### TASK OBJECTIVE
Write out the text lines from all the records below exactly as they appear and in the same order. Leave out the pictures.

──────────

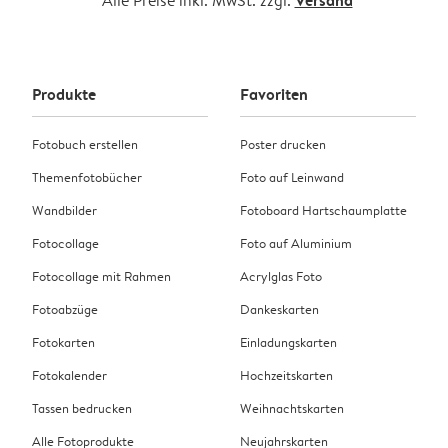
Versand
*Alle Preise inkl. MwSt. zzgl.
Produkte
Favoriten
Fotobuch erstellen
Poster drucken
Themenfotobücher
Foto auf Leinwand
Wandbilder
Fotoboard Hartschaumplatte
Fotocollage
Foto auf Aluminium
Fotocollage mit Rahmen
Acrylglas Foto
Fotoabzüge
Dankeskarten
Fotokarten
Einladungskarten
Fotokalender
Hochzeitskarten
Tassen bedrucken
Weihnachtskarten
Alle Fotoprodukte
Neujahrskarten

──────────

### RESPONSE FOR THIS EXERCISE
Versand
*Alle Preise inkl. MwSt. zzgl.
Produkte
Favoriten
Fotobuch erstellen
Poster drucken
Themenfotobücher
Foto auf Leinwand
Wandbilder
Fotoboard Hartschaumplatte
Fotocollage
Foto auf Aluminium
Fotocollage mit Rahmen
Acrylglas Foto
Fotoabzüge
Dankeskarten
Fotokarten
Einladungskarten
Fotokalender
Hochzeitskarten
Tassen bedrucken
Weihnachtskarten
Alle Fotoprodukte
Neujahrskarten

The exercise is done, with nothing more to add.